■ **WHAT YOU SHOULD DO**
Give a count of the lines below that have the string "sunt" in them, with no other words.

__________

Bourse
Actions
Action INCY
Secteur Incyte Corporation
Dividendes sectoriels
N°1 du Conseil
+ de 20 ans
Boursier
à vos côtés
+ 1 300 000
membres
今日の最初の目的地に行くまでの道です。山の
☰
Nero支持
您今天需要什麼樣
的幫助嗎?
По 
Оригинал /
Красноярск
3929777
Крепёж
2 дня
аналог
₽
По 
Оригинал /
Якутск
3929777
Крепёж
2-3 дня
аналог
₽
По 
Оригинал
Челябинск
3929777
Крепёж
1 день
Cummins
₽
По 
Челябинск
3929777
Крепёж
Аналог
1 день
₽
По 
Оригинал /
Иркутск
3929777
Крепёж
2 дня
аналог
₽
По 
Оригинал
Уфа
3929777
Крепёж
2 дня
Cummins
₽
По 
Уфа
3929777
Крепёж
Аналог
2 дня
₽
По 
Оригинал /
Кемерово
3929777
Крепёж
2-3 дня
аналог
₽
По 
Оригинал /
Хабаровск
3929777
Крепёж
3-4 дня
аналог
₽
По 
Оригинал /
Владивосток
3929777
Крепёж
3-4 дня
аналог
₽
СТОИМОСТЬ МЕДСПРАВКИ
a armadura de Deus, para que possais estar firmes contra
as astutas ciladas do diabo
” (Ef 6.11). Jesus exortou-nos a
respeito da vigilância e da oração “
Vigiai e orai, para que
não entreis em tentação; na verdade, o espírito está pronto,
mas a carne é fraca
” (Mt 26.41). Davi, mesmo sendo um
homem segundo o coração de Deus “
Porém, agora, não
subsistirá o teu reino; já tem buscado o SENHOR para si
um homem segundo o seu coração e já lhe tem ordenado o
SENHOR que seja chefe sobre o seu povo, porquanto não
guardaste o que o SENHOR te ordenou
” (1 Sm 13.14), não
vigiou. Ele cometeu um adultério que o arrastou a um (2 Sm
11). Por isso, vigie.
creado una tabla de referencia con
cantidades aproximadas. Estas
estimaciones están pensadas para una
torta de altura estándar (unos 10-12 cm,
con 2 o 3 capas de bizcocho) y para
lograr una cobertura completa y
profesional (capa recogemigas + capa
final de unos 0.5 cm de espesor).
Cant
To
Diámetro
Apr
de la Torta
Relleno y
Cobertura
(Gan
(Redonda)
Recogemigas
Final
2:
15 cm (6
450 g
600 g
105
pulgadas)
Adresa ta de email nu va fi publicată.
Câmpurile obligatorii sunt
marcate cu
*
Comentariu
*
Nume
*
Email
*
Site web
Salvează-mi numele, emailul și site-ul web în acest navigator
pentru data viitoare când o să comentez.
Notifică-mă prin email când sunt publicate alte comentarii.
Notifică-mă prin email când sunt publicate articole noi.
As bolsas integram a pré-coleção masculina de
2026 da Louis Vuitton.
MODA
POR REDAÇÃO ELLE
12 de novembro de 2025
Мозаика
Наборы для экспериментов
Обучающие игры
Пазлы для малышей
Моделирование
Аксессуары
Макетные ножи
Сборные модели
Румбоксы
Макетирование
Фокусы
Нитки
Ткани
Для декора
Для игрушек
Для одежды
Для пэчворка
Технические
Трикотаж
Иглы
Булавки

__________

■ **ANSWER BELOW**
3